My approach to leading has become much more listening-focused. Even if I have the right answer, nobody wants to hear it until they've been heard. My answer doesn't matter if people don't feel as though I really understand their viewpoint.
As a leader, I've also realized that I'm not going to get it right all the time. I'm not going to meet everybody's expectations, but I have to be true to myself. In the end, it comes back to integrity. Being true to who I am will help me lead God's people to where he intends them to go.
When you first took office as chief secretary, you emphasized discipleship. Have we made progress in this area?
This must continue to be a priority, although measuring progress is not a simple exercise. It is encouraging to see a growing number of small groups and persons involved in Bible studies. A fresh resource for soldiership preparation is in development and will be released in the near future.
Where have you seen growth?
I see a greater involvement of Salvationists in service and community engagement in the neighbourhoods in which they live and worship. It is a natural response to deepening discipleship. I urge every Salvationist to embrace opportunities to advance the mission of The Salvation Army. Find your place of ministry and continue to serve God joyfully.
“My God is More Than Able … ”
Colonel Tracey Tidd will assume a new appointment as territorial president of women's ministries in the Australia Southern Territory. She shares some parting thoughts with Salvationist.
How have you seen women's ministry evolve?
The territory has chosen seven priorities in line with the General's international vision. The women's ministries department is focusing on spiritual renewal, leadership development and integrated mission ministry. Our first project on women's lay leadership development is scheduled for the fall of 2013 and will be webcast across the territory. It will be followed by leadership development for women corps officers in 2014-2015.
We're ministering with women of diverse backgrounds in terms of their family situation, work, education and income level. Many women are trying to balance work and family and want to spend the little free time they have doing something of value. They want something that meets their needs before they commit.

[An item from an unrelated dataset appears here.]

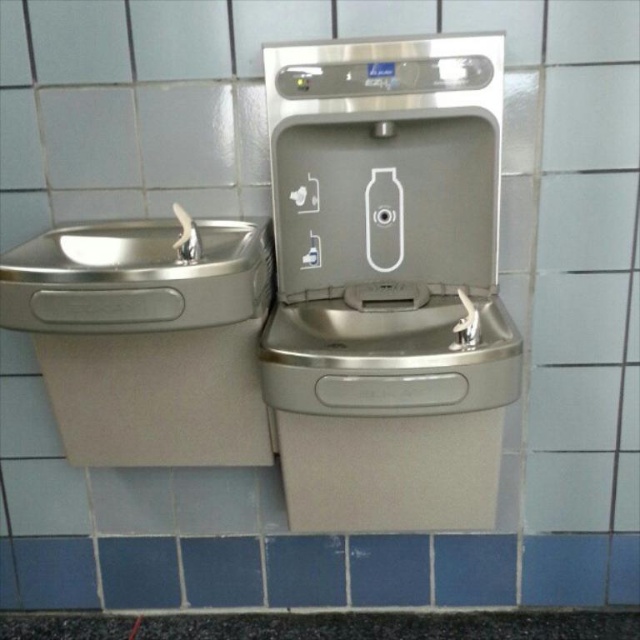
You are a maintenance worker checking the facilities. You need to clean both the brushed metal sink at left and the blue tile at center. Which one requires more cleaning supplies because of its size?

The brushed metal sink at left is larger in size than blue tile at center, so it requires more cleaning supplies.

You are a maintenance worker inspecting two fixtures in a restroom. You notice the satin nickel faucet at upper center and the brushed metal sink at left. Which fixture is positioned to the right of the other?

The satin nickel faucet at upper center is positioned to the right of the brushed metal sink at left.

There is no one-size-fits-all category.
Ministry with women will look different in each setting. It's about building relationships with women inside the corps as well as in the community. It's about looking at women's individual gifts and how they can be used, including what they bring from their professional lives. Programming has increasingly become short-term and flexible to accommodate busy schedules.
What will you miss most about Canada and Bermuda?
I'll miss connecting with people around the territory. I'll miss my two children, daughter-in-law and elderly parents. I will miss those with whom I have shared as “partners in the gospel” in my role as territorial secretary for women's ministries. My husband and I have journeyed with so many through our various appointments in corps, youth and administrative work. I have treasured listening to people's stories, sharing in their journeys and praying with them through life's ups and downs.
What unique opportunities are you anticipating in Australia?
I look forward to seeing new expressions of The Salvation Army and responding to local needs and opportunities. I anticipate the joys of working alongside territorial headquarters staff, divisional directors of women's ministries and women of the Australia Southern Territory. Over these last 27 years as an officer, I have built friendships and connected with women who have prayed for me, encouraged me and challenged me. Through it all, God has always provided everything I have needed and more. I am reminded of the song, “He is able, more than able, to accomplish what concerns me today.” As I make this transition, I go in confidence, claiming Philippians 1:6 that he who began a good work in me will carry it to completion until the day of Christ Jesus.